> [Requirements]:
Revise the data below by changing "catalogue" to "catalog" wherever it appears, keeping everything else the same. Leave out the pictures.

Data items
┌────────

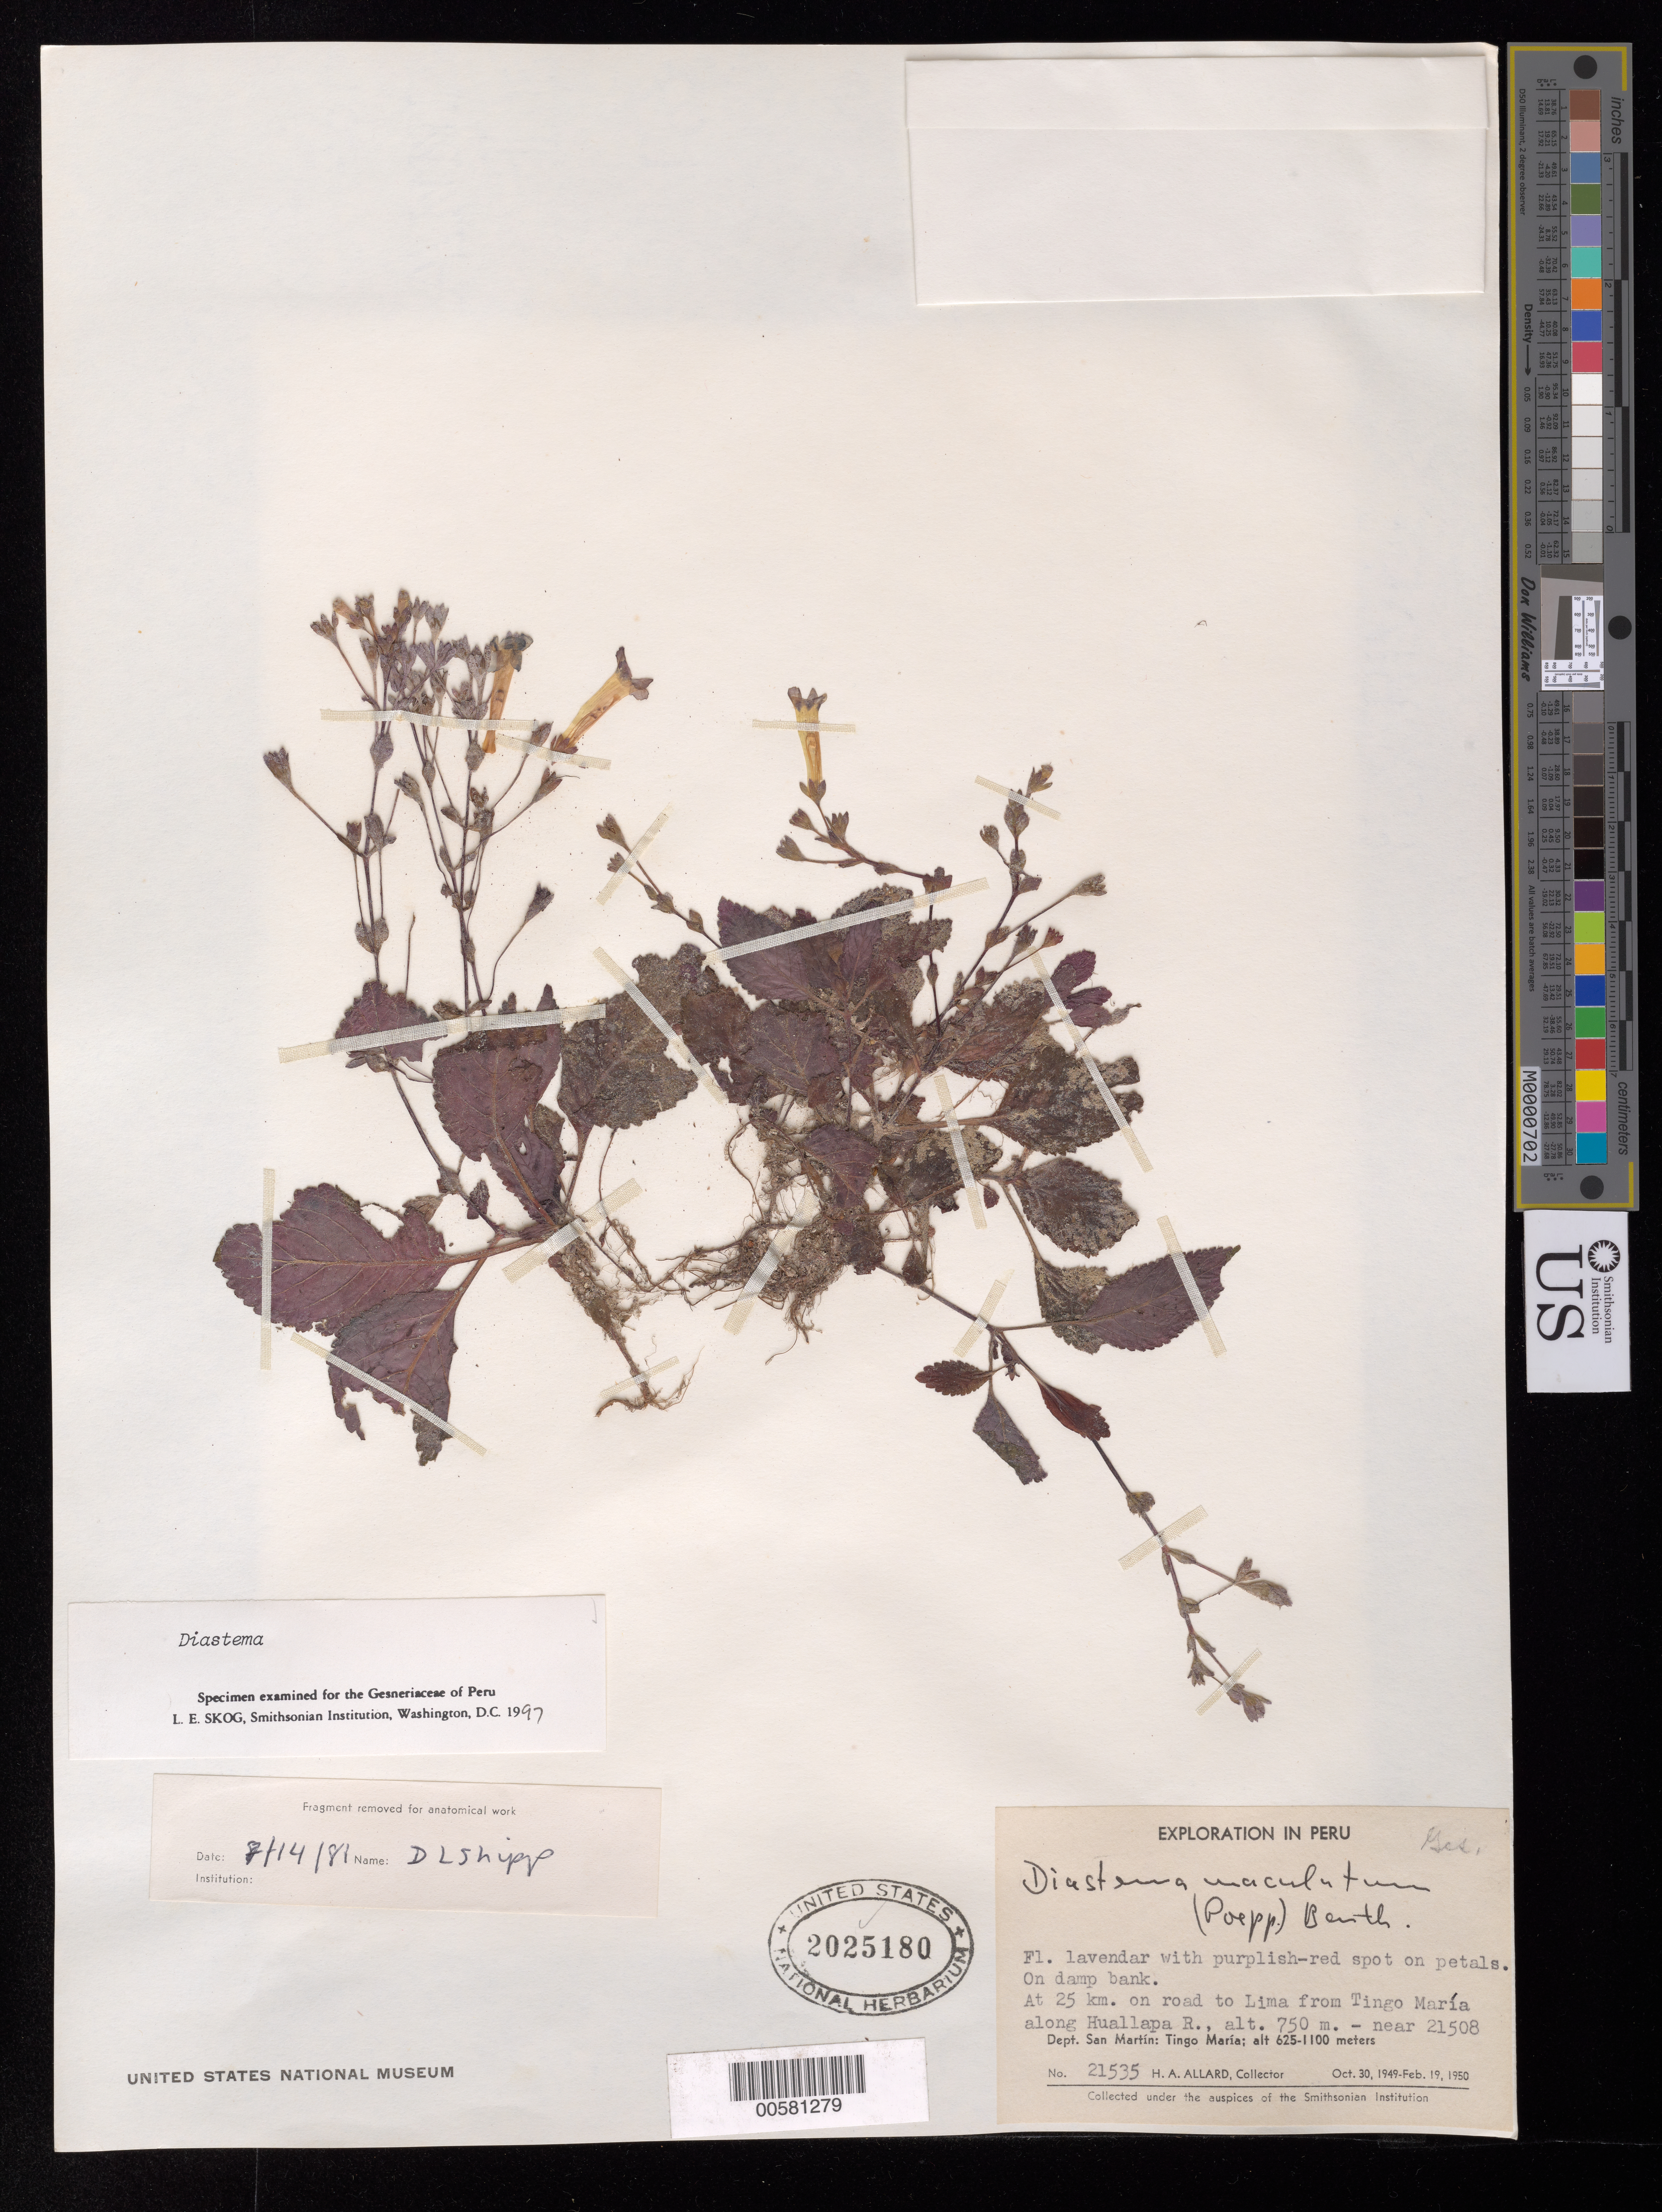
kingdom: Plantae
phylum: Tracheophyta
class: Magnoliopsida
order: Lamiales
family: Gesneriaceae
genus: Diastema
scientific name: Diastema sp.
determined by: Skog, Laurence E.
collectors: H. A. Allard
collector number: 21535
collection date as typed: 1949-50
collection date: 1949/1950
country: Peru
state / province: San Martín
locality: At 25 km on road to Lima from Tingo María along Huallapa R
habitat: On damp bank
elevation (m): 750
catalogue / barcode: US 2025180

└────────

> [Written solution]:
kingdom: Plantae
phylum: Tracheophyta
class: Magnoliopsida
order: Lamiales
family: Gesneriaceae
genus: Diastema
scientific name: Diastema sp.
determined by: Skog, Laurence E.
collectors: H. A. Allard
collector number: 21535
collection date as typed: 1949-50
collection date: 1949/1950
country: Peru
state / province: San Martín
locality: At 25 km on road to Lima from Tingo María along Huallapa R
habitat: On damp bank
elevation (m): 750
catalog / barcode: US 2025180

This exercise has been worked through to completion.